For us, yes, but not so much for Pepys and his cohorts, seeing how they flop in any bed that's available and even share it with one of a very odd assortment of people. Not sure they had locks on the doors--or even doors. Sam probably wasn't as suprised or shocked by clerk standing at his bed as any of us would be, though he was apparently taken aback by his words. If the clerk had just crawled in beside him, Sam might not have thought twice about it.

About Monday 29 June 1663

Louise Hudson  •  Link

Although he would have sung the praises of "doing it" I don't think Sam would have added anything about falling in love.

About Monday 1 June 1663

Louise Hudson  •  Link

Todd Bernhardt: "Another indication of what Sam considers "betimes" (though I'd thought 5:00 was betimes, and 4:00 "very betimes")."

According to

It means "early" or "earlier than usual" so it could be any time before Sam's usual rising time.

Presumably he took the word from the KJV Bible, where it appears frequently.

in Genesis 26:31 "they rose up betimes in the morning," also in 2 Chronicles 36:15

About Monday 1 June 1663

Louise Hudson  •  Link

Terry F: "Does anyone else wonder whether there was a 17th-century remedy for menses besides bedrest - for the well-off."

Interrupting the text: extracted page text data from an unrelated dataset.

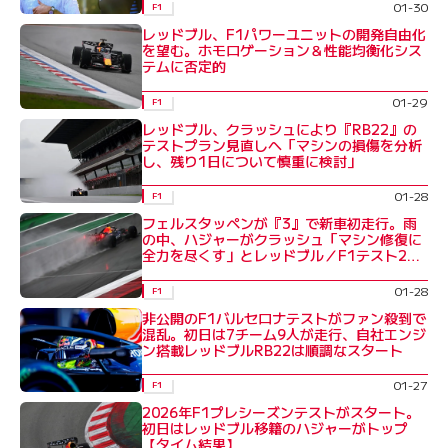
01-30
F1
レッドブル、F1パワーユニットの開発自由化
を望む。ホモロゲーション＆性能均衡化シス
テムに否定的
01-29
F1
レッドブル、クラッシュにより『RB22』の
テストプラン見直しへ「マシンの損傷を分析
し、残り1日について慎重に検討」
01-28
F1
フェルスタッペンが『3』で新車初走行。雨
の中、ハジャーがクラッシュ「マシン修復に
全力を尽くす」とレッドブル／F1テスト2日
目
01-28
F1
非公開のF1バルセロナテストがファン殺到で
混乱。初日は7チーム9人が走行、自社エンジ
ン搭載レッドブルRB22は順調なスタート
01-27
F1
2026年F1プレシーズンテストがスタート。
初日はレッドブル移籍のハジャーがトップ
【タイム結果】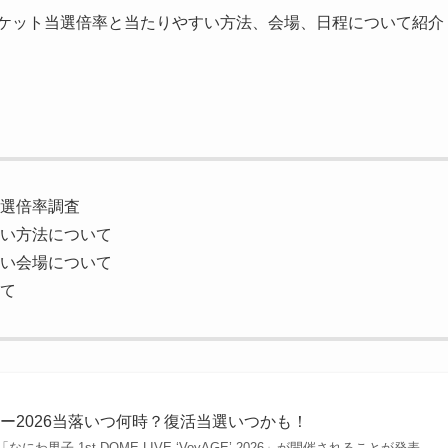
チケット当選倍率と当たりやすい方法、会場、日程について紹介
当選倍率調査
すい方法について
すい会場について
いて
ー2026当落いつ何時？復活当選いつかも！
わ男子 1st DOME LIVE ‘VoyAGE’ 2026」が開催されることが発表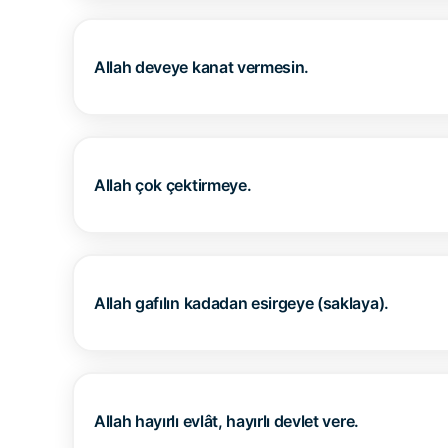
Allah deveye kanat vermesin.
Allah çok çektirmeye.
Allah gafılın kadadan esirgeye (saklaya).
Allah hayırlı evlât, hayırlı devlet vere.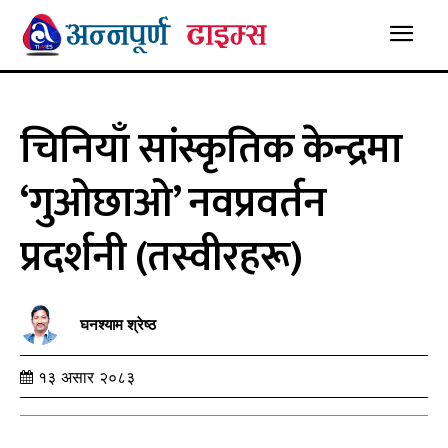
चिनियाँ सांस्कृतिक केन्द्रमा
‘गुओछाओ’ नवप्रवर्तन
प्रदर्शनी (तस्वीरहरू)
घनश्याम श्रेष्ठ
१३ असार २०८३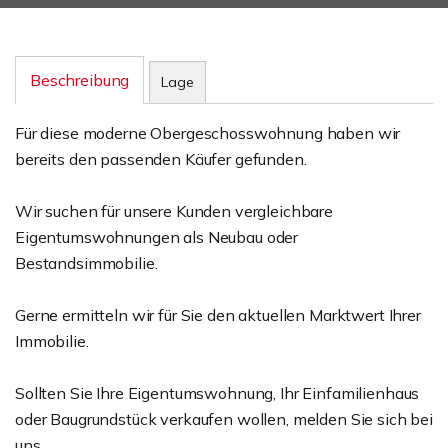
Beschreibung
Lage
Für diese moderne Obergeschosswohnung haben wir
bereits den passenden Käufer gefunden.
Wir suchen für unsere Kunden vergleichbare
Eigentumswohnungen als Neubau oder
Bestandsimmobilie.
Gerne ermitteln wir für Sie den aktuellen Marktwert Ihrer
Immobilie.
Sollten Sie Ihre Eigentumswohnung, Ihr Einfamilienhaus
oder Baugrundstück verkaufen wollen, melden Sie sich bei
uns.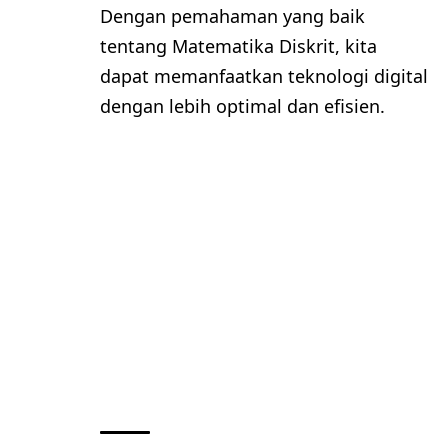
Dengan pemahaman yang baik
tentang Matematika Diskrit, kita
dapat memanfaatkan teknologi digital
dengan lebih optimal dan efisien.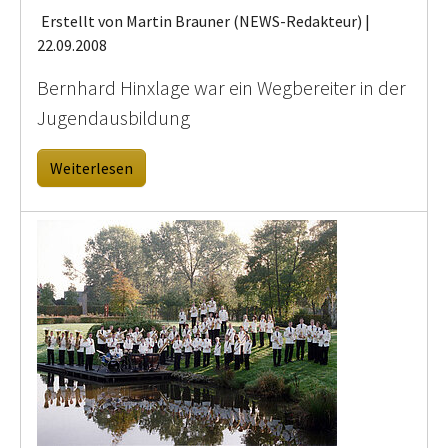
Erstellt von Martin Brauner (NEWS-Redakteur) |
22.09.2008
Bernhard Hinxlage war ein Wegbereiter in der
Jugendausbildung
Weiterlesen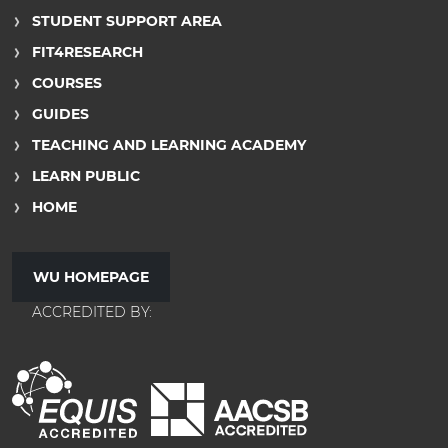
STUDENT SUPPORT AREA
FIT4RESEARCH
COURSES
GUIDES
TEACHING AND LEARNING ACADEMY
LEARN PUBLIC
HOME
WU HOMEPAGE
ACCREDITED BY: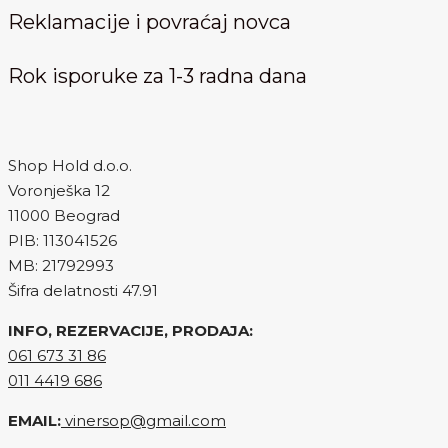
Reklamacije i povraćaj novca
Rok isporuke za 1-3 radna dana
Shop Hold d.o.o.
Voronješka 12
11000 Beograd
PIB: 113041526
MB: 21792993
Šifra delatnosti 47.91
INFO, REZERVACIJE, PRODAJA:
061 673 31 86
011 4419 686
EMAIL:
vinersop@gmail.com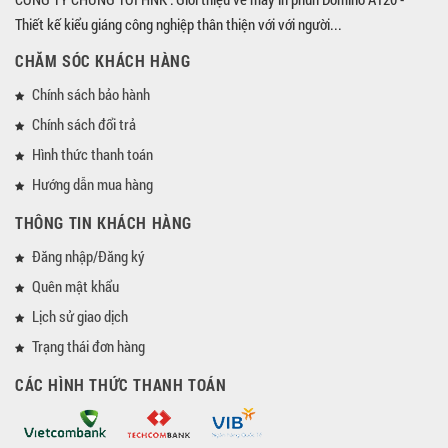
Thiết kế kiểu giáng công nghiệp thân thiện với với người...
CHĂM SÓC KHÁCH HÀNG
Chính sách bảo hành
Chính sách đổi trả
Hình thức thanh toán
Hướng dẫn mua hàng
THÔNG TIN KHÁCH HÀNG
Đăng nhập/Đăng ký
Quên mật khẩu
Lịch sử giao dịch
Trạng thái đơn hàng
CÁC HÌNH THỨC THANH TOÁN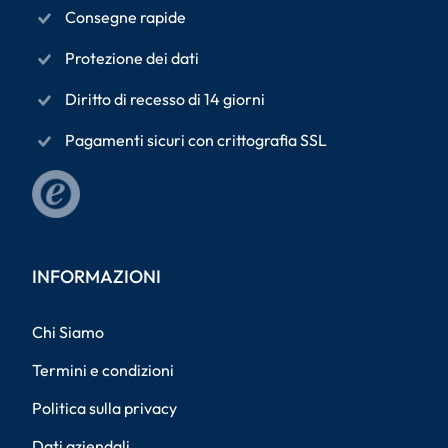
Consegne rapide
Protezione dei dati
Diritto di recesso di 14 giorni
Pagamenti sicuri con crittografia SSL
INFORMAZIONI
Chi Siamo
Termini e condizioni
Politica sulla privacy
Dati aziendali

You may have hit the nail on the head. Only well-off women could afford to stay in bed during menstruation, cramps or no, endometriosis or no. Working women got up and went to work, often walking long distances, running up and down stairs and doing heavy lifting. It helped the blood flow and may be the reason they were healthier all around. They couldnt afford to give in to their "monthlies."

About Tuesday 26 May 1663

Louise Hudson  •  Link

Perhaps Sam is driven to distraction by the thought that his wife could be doing with Pembleton what he has done with more than one of the "pretty women" he has noticed. A double standard he is likely to accept without question.

About Sunday 24 May 1663

Louise Hudson  •  Link

NJ Lois--Sam may know right from wrong but as we know, he gives into wrong more often than not.

As for Liz being a feminist--it's true that she would not be one by 20th or even 19th century standards, but even then, not all women who considered themselves feminists wanted to earn her own living or acquire skills that would give them comparable status to their husbands, nor did they treat women of the "lower classes" with much respect, but I think Liz did exhibit the seeds of later feminism. She wanted to have her say and would probably have said so, at least for the women of her own class. It took a long time for today's widespread feminism to develop from those tiny seeds (and we still have a long way to go). Meanwhile, there was a tremendous amount of resistance from both men and women through its years of development.